● Prompt:
Copy out word for word the lines in the entries below, starting with the line that contains "### 3. Payment Integration" and continuing through the end of the entries.

[[ Materials provided, beginning ]]

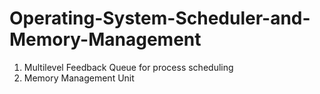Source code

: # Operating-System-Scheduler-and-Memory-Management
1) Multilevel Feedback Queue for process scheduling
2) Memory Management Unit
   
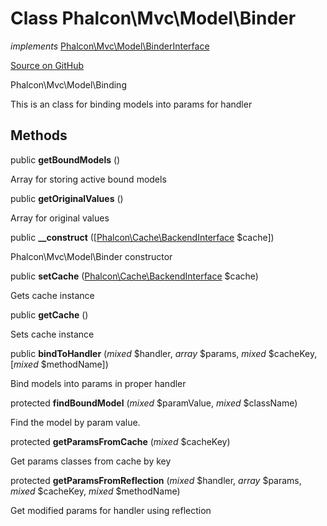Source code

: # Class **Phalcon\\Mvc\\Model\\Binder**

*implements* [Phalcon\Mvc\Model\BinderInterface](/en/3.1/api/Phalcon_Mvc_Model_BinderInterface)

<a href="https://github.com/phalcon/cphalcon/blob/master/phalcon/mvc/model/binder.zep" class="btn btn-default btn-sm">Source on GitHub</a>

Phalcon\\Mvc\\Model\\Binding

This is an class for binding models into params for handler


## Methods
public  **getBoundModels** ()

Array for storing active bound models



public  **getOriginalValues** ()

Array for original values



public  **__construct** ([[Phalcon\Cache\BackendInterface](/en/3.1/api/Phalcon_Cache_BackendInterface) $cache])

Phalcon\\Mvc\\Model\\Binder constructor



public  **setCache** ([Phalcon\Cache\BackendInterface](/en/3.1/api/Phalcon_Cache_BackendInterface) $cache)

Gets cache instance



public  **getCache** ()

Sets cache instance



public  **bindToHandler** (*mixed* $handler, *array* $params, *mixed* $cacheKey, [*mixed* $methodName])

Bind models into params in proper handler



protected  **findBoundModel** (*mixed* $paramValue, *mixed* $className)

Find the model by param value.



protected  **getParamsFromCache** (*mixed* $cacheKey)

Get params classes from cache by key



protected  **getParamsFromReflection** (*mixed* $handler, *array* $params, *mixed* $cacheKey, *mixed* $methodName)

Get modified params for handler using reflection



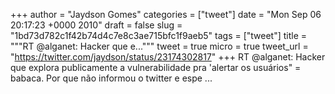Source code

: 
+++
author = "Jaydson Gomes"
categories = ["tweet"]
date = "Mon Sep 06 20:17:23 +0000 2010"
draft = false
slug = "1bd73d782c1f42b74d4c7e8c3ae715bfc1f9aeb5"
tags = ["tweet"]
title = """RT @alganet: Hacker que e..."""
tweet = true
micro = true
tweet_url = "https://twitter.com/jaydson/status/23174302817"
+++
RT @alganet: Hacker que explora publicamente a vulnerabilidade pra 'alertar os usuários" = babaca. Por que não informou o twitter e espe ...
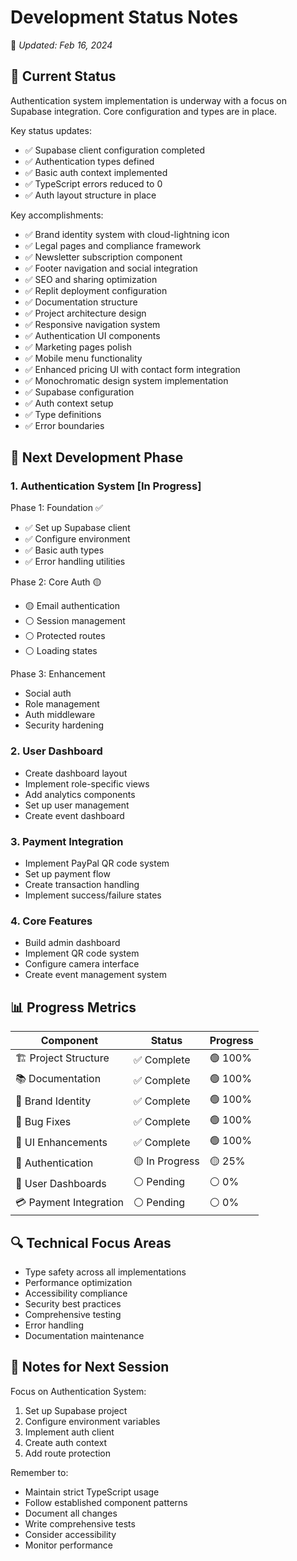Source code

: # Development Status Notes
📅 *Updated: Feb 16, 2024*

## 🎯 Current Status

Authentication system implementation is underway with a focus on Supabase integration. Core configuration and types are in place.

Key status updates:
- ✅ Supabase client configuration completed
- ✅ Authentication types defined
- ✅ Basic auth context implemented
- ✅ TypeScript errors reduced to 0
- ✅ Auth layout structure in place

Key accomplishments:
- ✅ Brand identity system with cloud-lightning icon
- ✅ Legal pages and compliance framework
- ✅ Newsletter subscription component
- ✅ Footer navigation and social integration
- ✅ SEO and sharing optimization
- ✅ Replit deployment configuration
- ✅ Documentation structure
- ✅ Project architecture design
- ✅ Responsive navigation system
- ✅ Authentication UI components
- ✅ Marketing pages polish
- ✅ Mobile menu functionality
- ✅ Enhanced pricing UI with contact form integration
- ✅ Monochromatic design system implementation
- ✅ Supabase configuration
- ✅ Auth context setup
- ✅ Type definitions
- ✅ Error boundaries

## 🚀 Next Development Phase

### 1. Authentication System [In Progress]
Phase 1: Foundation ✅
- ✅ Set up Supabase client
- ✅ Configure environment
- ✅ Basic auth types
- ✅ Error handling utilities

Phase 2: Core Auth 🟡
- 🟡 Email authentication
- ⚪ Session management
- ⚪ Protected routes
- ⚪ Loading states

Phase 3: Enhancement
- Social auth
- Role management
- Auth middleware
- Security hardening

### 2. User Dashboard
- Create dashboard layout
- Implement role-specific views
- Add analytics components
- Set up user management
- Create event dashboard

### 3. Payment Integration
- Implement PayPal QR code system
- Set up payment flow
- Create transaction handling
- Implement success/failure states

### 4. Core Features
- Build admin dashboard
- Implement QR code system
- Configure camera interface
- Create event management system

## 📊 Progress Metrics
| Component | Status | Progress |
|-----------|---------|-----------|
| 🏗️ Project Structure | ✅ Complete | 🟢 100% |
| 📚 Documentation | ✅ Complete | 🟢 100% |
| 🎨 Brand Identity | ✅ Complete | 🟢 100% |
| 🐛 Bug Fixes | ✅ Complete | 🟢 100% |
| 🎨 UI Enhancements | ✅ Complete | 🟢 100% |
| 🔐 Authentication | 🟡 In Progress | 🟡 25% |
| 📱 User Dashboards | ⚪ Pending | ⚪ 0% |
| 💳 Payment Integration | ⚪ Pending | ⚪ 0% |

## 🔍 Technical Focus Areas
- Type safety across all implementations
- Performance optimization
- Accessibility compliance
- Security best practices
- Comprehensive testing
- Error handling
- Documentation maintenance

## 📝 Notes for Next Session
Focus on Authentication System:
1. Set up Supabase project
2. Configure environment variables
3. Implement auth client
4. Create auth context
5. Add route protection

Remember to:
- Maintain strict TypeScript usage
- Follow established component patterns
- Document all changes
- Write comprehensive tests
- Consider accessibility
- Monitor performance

[[ Materials provided, end ]]

● The completed task:
### 3. Payment Integration
- Implement PayPal QR code system
- Set up payment flow
- Create transaction handling
- Implement success/failure states

### 4. Core Features
- Build admin dashboard
- Implement QR code system
- Configure camera interface
- Create event management system

## 📊 Progress Metrics
| Component | Status | Progress |
|-----------|---------|-----------|
| 🏗️ Project Structure | ✅ Complete | 🟢 100% |
| 📚 Documentation | ✅ Complete | 🟢 100% |
| 🎨 Brand Identity | ✅ Complete | 🟢 100% |
| 🐛 Bug Fixes | ✅ Complete | 🟢 100% |
| 🎨 UI Enhancements | ✅ Complete | 🟢 100% |
| 🔐 Authentication | 🟡 In Progress | 🟡 25% |
| 📱 User Dashboards | ⚪ Pending | ⚪ 0% |
| 💳 Payment Integration | ⚪ Pending | ⚪ 0% |

## 🔍 Technical Focus Areas
- Type safety across all implementations
- Performance optimization
- Accessibility compliance
- Security best practices
- Comprehensive testing
- Error handling
- Documentation maintenance

## 📝 Notes for Next Session
Focus on Authentication System:
1. Set up Supabase project
2. Configure environment variables
3. Implement auth client
4. Create auth context
5. Add route protection

Remember to:
- Maintain strict TypeScript usage
- Follow established component patterns
- Document all changes
- Write comprehensive tests
- Consider accessibility
- Monitor performance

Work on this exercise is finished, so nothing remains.